- CAC Delists 38,000 Companies for Failing to File Returns
The Corporate Affairs Commission on Tuesday said it had delisted the names of over 38,000 companies from its register for failing to file annual returns to the commission.
The Registrar-General, CAC, Mr Bello Mahmud, stated this while speaking during a chat with journalists in Abuja
He said that the delisting of the companies have been gazetted by the commission, adding that only the court can give an order for the companies to be readmitted into the register of the commission.
By delisting of these companies by the CAC, it implies that such companies are no longer registered entities in Nigeria and as such not recognised by law.
Bello said that some of the companies that were delisted may have not been liquidated, adding that based on the provisions of the law, the companies have up to 20 years to reapply for re-registration.
He said, “The laws says that if the commission has reasonable cause that the company is not carrying on business while in operation, then it has to enquire from that company and if no response is received within three months, the commission can proceed to strike off the name of the registered company.
“We have just gazetted a little above 38,000 companies and those companies have been struck off from the register.

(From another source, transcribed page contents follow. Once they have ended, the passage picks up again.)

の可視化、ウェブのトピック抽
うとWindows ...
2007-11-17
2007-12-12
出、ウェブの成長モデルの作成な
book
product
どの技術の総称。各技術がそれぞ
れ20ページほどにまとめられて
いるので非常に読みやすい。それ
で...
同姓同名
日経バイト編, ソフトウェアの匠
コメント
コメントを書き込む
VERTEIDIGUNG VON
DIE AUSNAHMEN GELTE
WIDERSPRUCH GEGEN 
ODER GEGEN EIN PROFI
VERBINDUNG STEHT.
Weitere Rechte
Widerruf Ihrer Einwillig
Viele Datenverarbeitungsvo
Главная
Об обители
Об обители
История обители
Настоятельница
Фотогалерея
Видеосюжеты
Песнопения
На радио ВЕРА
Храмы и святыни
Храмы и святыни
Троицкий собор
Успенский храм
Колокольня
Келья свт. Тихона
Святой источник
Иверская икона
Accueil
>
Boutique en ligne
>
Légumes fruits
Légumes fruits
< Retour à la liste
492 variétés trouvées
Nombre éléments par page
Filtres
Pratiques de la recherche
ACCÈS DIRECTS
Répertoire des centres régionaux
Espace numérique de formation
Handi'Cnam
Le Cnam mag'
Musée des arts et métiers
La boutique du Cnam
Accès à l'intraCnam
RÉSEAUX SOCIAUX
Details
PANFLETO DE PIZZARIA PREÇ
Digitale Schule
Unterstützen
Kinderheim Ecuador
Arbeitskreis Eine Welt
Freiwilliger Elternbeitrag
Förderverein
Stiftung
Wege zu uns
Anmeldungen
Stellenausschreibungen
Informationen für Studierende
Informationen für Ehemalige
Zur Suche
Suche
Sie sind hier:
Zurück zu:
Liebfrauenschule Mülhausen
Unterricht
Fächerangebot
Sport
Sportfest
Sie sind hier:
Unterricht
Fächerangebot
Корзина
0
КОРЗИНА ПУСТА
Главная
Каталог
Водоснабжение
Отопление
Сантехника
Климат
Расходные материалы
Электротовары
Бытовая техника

“But by striking off, it doesnt mean the companies have been dissolved. The companies have been more or less suspended and they cannot go back to business unless they obtain an order of court to re-list. The law gives them a window of 20 years within which they can apply for re-list.”
He said the CAC has carried out an amendment of the Companies and Allied Matters Act which is expected to strengthen the regulatory and enforcement powers of the commission.
He lamented that the CAMA which established the CAC had been in operation for over 20 years, noting that the amendment was needed to enable the commission keep pace with changing business practice.
He gave some of the key areas that are being amended to include the right of one person to form Private Limited Liability Company; provision for business rescue and recovery proceedings that will give temporary moratorium to financially distressed companies to adopt recovery measures under closed regulatory supervision.
Others are review of fines and penalties in line with current economic realities, and the removal of the clause that makes it compulsory to engage the services of a legal practitioner before a company can be registered.